Under the Immigration and Nationality Act, immigration officials “shall take into custody any deportable alien who has committed various crimes” when the alien is released from detention for those crimes. Officials hold those aliens without any possibility of release while awaiting their removal proceedings. It’s known as mandatory detention.

So what qualifies as a release from detention? And do immigration officials have to wait at the jailhouse door for an alien’s release, or can they take their sweet time taking an offender into custody?

Michel Sylvain, a citizen of Haiti, entered the U.S. as a legal permanent resident in 1988. Since then he's been convicted of unlawful possession of a weapon, criminal mischief, and more than 10 drug-related crimes, and spent some time in prison.

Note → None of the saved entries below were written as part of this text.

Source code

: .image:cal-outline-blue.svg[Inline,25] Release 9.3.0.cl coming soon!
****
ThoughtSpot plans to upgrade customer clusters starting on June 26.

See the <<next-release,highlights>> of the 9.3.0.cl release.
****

Most recently, Sylvain was arrested for possessing drugs in 2007. He pleaded guilty and received a conditional discharge. (Under New York law, a conditional discharge does not require prison or probation; generally, the punishment is community service.)

Though it had been nearly a decade since he had served time in jail, Immigration and Customs Enforcement officials arrested Sylvain in 2011, concluding that he was deportable under the INA because he was an aggravated felon with a history of drug crimes. They also decided that he was subject to mandatory detention, even though he hadn't been in custody in nearly four years.

Sylvain petitioned for a writ of habeas corpus, arguing that officials had missed the deadline for mandatory detention because they didn't detain him at the moment of his release from custody.

The district court bought Sylvain's reasoning; he received a hearing, paid bond, and was released from custody.

This week, the Third Circuit Court of Appeals reversed the lower court, finding that "dilatory officials" do not lose authority to impose mandatory detention. The appellate court reasoned that "even if the statute calls for detention 'when the alien is released,' and even if 'when' implies some period of less than four years, nothing in the statute suggests that officials lose authority if they delay."